In light, September winds at Lake Wawasee, Indiana, Aaron Lynn was looking for clues. Texture on the water, flags on docks, anything, that might telegraph some wind pressure to propel his teal scow.
“I do stand a lot looking for wind,” said the engineer from Oshkosh, who drove his scow to victory in the 2017 Inland 20 Championship, his sixth championship win since 2006.
Lynn’s closest competitor, 2016 champion Ben Herdrich of Lake Wawasee, had nothing but praise for Lynn at the awards ceremony as he relinquished the winner’s trophy.
The win is a milepost for Lynn, who pivots to new crew in 2018 as his longtime trimmer, Keith Rosenbaum has taken a job in the southwest.
“I want to start sailing with my kids. Kate is 10 now so we will see if she is big enough to do it I have sailed with her on the boat a couple times. “ Lynn said. “Kate is sailing on an X-boat. Her and another girl raced all year last year. “
The windward-leeward course was not kind to those who failed to heed the signs. Wind apps would put the velocity at 5-8mph, but it was wildly variable on the lake surface. Velocity seemed to favor the east side, and dithered to the west. On top of that, the windward offset was surrounded by a condition Willie Crear described as a meteorologic black hole, reducing wind to 0-2 for a radius of 100 yards.
The curious micro-climate seemed to wait until the first few boats passed through, before descending like a curtain, stalling most everyone behind.
The results sheet showed Lynn with four bullets and one second. Herdrich recorded two bullets and three seconds. The two could be seen within a few hundred feet of each other almost every leg. A duel for third between Jack Boatman and Steve Catlin was settled in the final race, with Catlin preserving his spot by one point. Andy Gratton won fifth, in his re-cored 1970s Melges and aluminum spar, proving once again that old boats can be competitive.
The new up and comer maybe Emily Allen of Wawasee who consistently sailed fasted. Keep up the great work.

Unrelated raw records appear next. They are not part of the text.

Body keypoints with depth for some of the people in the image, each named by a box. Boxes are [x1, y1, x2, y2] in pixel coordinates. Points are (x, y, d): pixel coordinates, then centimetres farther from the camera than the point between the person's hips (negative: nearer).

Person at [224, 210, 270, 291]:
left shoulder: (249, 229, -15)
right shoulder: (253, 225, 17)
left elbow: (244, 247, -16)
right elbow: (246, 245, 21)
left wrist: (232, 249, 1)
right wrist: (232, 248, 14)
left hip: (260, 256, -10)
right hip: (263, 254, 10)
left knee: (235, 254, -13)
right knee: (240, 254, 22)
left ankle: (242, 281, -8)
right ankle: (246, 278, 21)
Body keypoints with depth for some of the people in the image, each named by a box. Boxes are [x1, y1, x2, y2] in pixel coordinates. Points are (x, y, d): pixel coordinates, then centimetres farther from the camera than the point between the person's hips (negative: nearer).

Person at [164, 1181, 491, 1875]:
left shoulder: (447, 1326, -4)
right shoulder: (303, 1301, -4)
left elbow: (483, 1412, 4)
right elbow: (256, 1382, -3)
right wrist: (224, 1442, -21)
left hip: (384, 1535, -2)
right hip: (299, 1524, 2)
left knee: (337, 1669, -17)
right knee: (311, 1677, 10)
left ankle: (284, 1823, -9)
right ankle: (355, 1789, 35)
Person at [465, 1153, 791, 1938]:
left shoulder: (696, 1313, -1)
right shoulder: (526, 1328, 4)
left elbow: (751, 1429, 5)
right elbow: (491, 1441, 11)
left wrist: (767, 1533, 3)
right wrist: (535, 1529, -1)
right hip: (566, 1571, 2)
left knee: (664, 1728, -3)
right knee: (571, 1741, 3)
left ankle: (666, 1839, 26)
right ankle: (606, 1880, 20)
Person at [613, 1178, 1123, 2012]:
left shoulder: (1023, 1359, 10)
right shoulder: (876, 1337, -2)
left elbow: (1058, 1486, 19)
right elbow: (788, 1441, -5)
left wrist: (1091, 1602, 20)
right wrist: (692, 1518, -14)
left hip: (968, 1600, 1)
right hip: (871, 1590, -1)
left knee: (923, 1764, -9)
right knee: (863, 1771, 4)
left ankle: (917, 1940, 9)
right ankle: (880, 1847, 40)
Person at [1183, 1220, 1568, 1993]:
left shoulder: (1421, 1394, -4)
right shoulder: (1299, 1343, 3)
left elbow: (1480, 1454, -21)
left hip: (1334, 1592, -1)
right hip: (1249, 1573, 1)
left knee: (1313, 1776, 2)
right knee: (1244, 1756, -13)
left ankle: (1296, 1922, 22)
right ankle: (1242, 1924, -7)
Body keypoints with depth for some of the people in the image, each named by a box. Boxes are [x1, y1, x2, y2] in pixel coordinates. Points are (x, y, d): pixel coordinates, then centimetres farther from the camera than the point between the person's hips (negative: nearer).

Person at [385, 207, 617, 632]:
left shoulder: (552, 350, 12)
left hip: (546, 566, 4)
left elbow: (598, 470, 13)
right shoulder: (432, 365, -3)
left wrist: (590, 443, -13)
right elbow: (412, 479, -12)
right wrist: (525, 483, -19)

“The biggest thing in light air is: keep your speed. The way you keep your speed is staying on the wind so the biggest thing to avoid is pinching upwind and stall out. If you do stall, it takes a long time to get going again.,” Lynn offered. “So, if in doubt, bear off a bit and under-sheet. And you want to keep that boat heeled when it is light. If you are heeled, you can kind of drift the light spots. “
Lynn also recommended some backstay to help with mast pre-bend, an important element for I20 mainsails often cut with the expectation that the belly of the spar will be moved forward with main sheet tension. In light wind, there isn’t enough sheet tension to bend the mast, so pre-bending with backstay is beneficial.
Lynn also offered some details on rigging: “No extra shroud tension or rake on my boat. I remember when I started reading some tuning guides and I came to the conclusion 28-4 is the number and I use that all the time. That was 2006 and I have not changed it since. If you rake back it will make it more controllable in heavy wind.
But the boat does not point as well if you rake it back. I took the adjustment off where you can change the rake. On my boat, my forestay is just fixed.”
Special thanks got to The Wawasee Yacht Club; The Herdrich Family (all of them) and Kenny Bolles, who made it happen.